Amperity engineers are shifting away from using Reagent, an interface between ClojureScript and React, and towards using Helix, which was designed by Will Acton, an Amperity engineer. I wanted to touch on my experience with Helix because it’s mostly what I used in the frontend and made my life so much easier by avoiding unnecessary tedium that comes with using Reagent.

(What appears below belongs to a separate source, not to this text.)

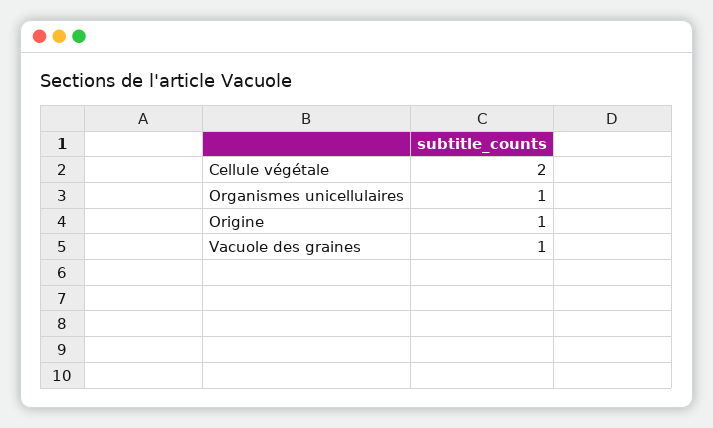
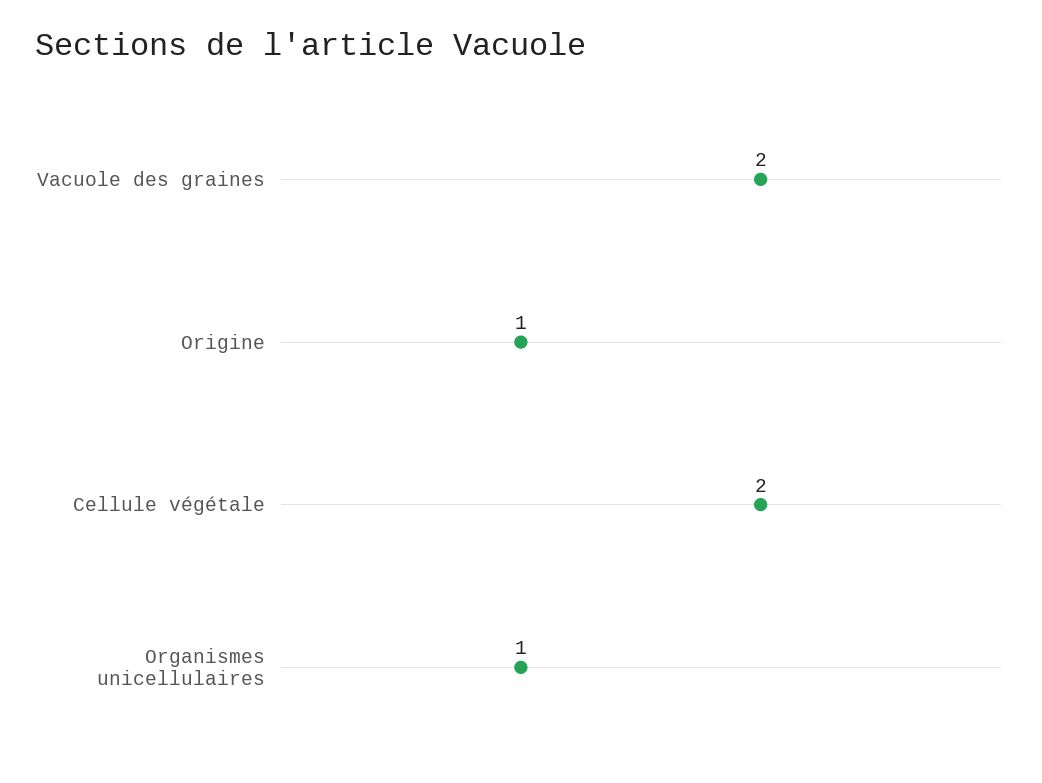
Vacuole des graines: 1 -> 2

Helix makes reading and writing components in ClojureScript easier and provides a simpler, more efficient API for building ClojureScript components than Reagent does. Helix has two import macros:

  1. defnc macro: a ClojureScript function that returns a React element and takes care of a lot of the conversions to a JavaScript object
  2. $ macro: takes a component and props that you define using the defnc macro, compiles it to a React function and returns a React component

Here is an example of how you would print, “Hello, World!” using Helix:

(defnc example
  [{:keys [name]}]
  (d/div "Hello, " name "!"))

($ example {:name "World"})

And this is how you would print, “Hello, World!” using Reagent:

(defn example
  [name]
  [:div "Hello, " name "!"])

[example "World"]

Takeaways

I really enjoyed working with Amperity this summer and it’s so rewarding to see my work progress from a blank page to a very useful tool that Amperity has been seeking to implement for a long time. I’m so grateful to have worked with such a driven and engaged group of engineers on the OWL Team and for my mentor, John Rush, who gave me continuous guidance, support, and advice. I’ve learned an incredible amount about engineering, the general operations of a company, and even some life skills along the way - I couldn’t have asked for a better experience.